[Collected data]
<<<<

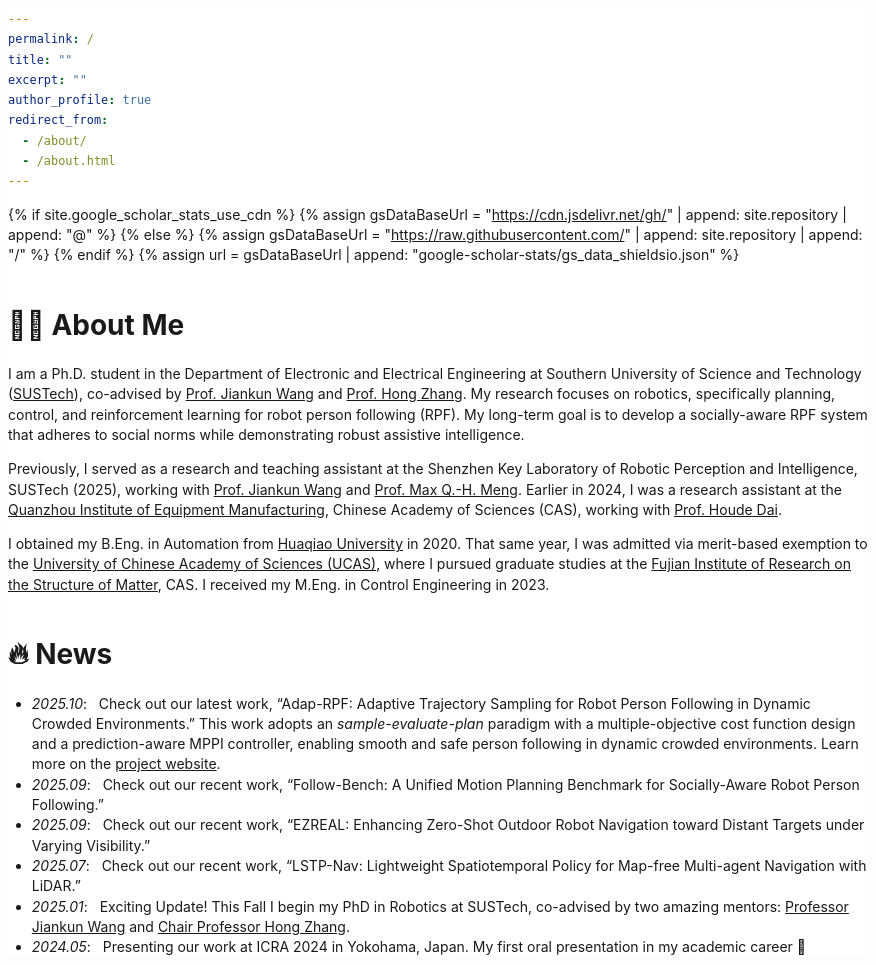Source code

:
 ```yaml
---
permalink: /
title: ""
excerpt: ""
author_profile: true
redirect_from: 
  - /about/
  - /about.html
---
```


{% if site.google_scholar_stats_use_cdn %}
{% assign gsDataBaseUrl = "https://cdn.jsdelivr.net/gh/" | append: site.repository | append: "@" %}
{% else %}
{% assign gsDataBaseUrl = "https://raw.githubusercontent.com/" | append: site.repository | append: "/" %}
{% endif %}
{% assign url = gsDataBaseUrl | append: "google-scholar-stats/gs_data_shieldsio.json" %}

<span class='anchor' id='about-me'></span>

# 🧍‍♂️ About Me

I am a Ph.D. student in the Department of Electronic and Electrical Engineering at Southern University of Science and Technology ([SUSTech](https://www.sustech.edu.cn/en/)), co-advised by [Prof. Jiankun Wang](https://www.sustech.edu.cn/en/faculties/jiankunwang.html) and [Prof. Hong Zhang](https://faculty.sustech.edu.cn/?tagid=zhangh33&iscss=1&snapid=1&orderby=date&go=2&lang=en). My research focuses on robotics, specifically planning, control, and reinforcement learning for robot person following (RPF). My long-term goal is to develop a socially-aware RPF system that adheres to social norms while demonstrating robust assistive intelligence.

Previously, I served as a research and teaching assistant at the Shenzhen Key Laboratory of Robotic Perception and Intelligence, SUSTech (2025), working with [Prof. Jiankun Wang](https://www.sustech.edu.cn/en/faculties/jiankunwang.html) and [Prof. Max Q.-H. Meng](https://www.sustech.edu.cn/en/faculties/mengqinghu.html). Earlier in 2024, I was a research assistant at the [Quanzhou Institute of Equipment Manufacturing](http://english.fjirsm.cas.cn/et/), Chinese Academy of Sciences (CAS), working with [Prof. Houde Dai](https://people.ucas.edu.cn/~dhd?language=en). 

 I obtained my B.Eng. in Automation from [Huaqiao University](https://en.hqu.edu.cn/) in 2020. That same year, I was admitted via merit-based exemption to the [University of Chinese Academy of Sciences (UCAS)](https://english.ucas.ac.cn/), where I pursued graduate studies at the [Fujian Institute of Research on the Structure of Matter](http://english.fjirsm.cas.cn/et/), CAS. I received my M.Eng. in Control Engineering in 2023.


# 🔥 News
- *2025.10*: &nbsp; Check out our latest work, “Adap-RPF: Adaptive Trajectory Sampling for Robot Person Following in Dynamic Crowded Environments.” This work adopts an *sample-evaluate-plan* paradigm with a multiple-objective cost function design and a prediction-aware MPPI controller, enabling smooth and safe person following in dynamic crowded environments. Learn more on the [project website](https://adap-rpf.github.io/).
- *2025.09*: &nbsp; Check out our recent work, “Follow-Bench: A Unified Motion Planning Benchmark for Socially-Aware Robot Person Following.”
- *2025.09*: &nbsp; Check out our recent work, “EZREAL: Enhancing Zero-Shot Outdoor Robot Navigation toward Distant Targets under Varying Visibility.”
- *2025.07*: &nbsp; Check out our recent work, “LSTP-Nav: Lightweight Spatiotemporal Policy for Map-free Multi-agent Navigation with LiDAR.”
- *2025.01*: &nbsp; Exciting Update! This Fall I begin my PhD in Robotics at SUSTech, co-advised by two amazing mentors: [Professor Jiankun Wang](https://www.sustech.edu.cn/en/faculties/jiankunwang.html) and [Chair Professor Hong Zhang](https://faculty.sustech.edu.cn/?tagid=zhangh33&iscss=1&snapid=1&orderby=date&go=2&lang=en). 
- *2024.05*: &nbsp; Presenting our work at ICRA 2024 in Yokohama, Japan. My first oral presentation in my academic career 🎉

>>>>

The answer should consist only of the lines from the one with "- *2025.01*: &nbsp;" to the final line of the records above, retyped word for word.

§ Result for this task:
- *2025.01*: &nbsp; Exciting Update! This Fall I begin my PhD in Robotics at SUSTech, co-advised by two amazing mentors: [Professor Jiankun Wang](https://www.sustech.edu.cn/en/faculties/jiankunwang.html) and [Chair Professor Hong Zhang](https://faculty.sustech.edu.cn/?tagid=zhangh33&iscss=1&snapid=1&orderby=date&go=2&lang=en). 
- *2024.05*: &nbsp; Presenting our work at ICRA 2024 in Yokohama, Japan. My first oral presentation in my academic career 🎉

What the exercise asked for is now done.